__Task details__. The answer must be every line of the records in which the string "stackoverflow" appears.
#### Dataset excerpts ####
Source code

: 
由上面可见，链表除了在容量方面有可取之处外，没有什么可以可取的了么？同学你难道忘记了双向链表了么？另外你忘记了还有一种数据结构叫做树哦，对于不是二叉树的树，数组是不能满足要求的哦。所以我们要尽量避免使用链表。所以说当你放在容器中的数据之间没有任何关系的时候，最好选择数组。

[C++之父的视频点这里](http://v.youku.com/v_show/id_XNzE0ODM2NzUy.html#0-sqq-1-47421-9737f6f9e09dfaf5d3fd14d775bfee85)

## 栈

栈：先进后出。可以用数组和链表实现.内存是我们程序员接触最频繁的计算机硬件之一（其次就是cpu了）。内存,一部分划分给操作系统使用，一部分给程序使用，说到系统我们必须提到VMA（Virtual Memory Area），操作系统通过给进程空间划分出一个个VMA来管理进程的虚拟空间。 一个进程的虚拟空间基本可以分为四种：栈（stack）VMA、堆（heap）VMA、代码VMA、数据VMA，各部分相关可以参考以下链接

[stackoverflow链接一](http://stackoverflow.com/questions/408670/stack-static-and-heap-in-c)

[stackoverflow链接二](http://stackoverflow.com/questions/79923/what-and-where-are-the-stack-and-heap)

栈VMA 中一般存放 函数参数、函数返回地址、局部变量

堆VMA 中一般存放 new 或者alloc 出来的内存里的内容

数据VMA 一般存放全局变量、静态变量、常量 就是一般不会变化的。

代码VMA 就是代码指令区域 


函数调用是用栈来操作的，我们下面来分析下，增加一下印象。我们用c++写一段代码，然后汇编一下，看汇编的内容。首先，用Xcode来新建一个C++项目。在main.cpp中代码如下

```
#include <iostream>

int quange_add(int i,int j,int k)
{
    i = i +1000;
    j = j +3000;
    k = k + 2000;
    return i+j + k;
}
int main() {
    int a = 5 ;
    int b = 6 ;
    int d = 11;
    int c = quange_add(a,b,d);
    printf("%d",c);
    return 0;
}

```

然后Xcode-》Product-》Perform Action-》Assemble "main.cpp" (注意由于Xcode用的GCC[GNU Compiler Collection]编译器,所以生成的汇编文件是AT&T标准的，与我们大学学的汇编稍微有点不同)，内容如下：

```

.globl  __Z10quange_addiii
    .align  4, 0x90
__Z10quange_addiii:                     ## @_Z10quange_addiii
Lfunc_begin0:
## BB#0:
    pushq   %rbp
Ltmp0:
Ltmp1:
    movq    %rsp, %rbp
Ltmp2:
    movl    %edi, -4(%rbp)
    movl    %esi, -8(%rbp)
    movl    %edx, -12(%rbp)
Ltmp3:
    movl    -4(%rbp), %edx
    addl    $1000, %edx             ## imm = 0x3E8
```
####
__Solution to this task__.
[stackoverflow链接一](http://stackoverflow.com/questions/408670/stack-static-and-heap-in-c)
[stackoverflow链接二](http://stackoverflow.com/questions/79923/what-and-where-are-the-stack-and-heap)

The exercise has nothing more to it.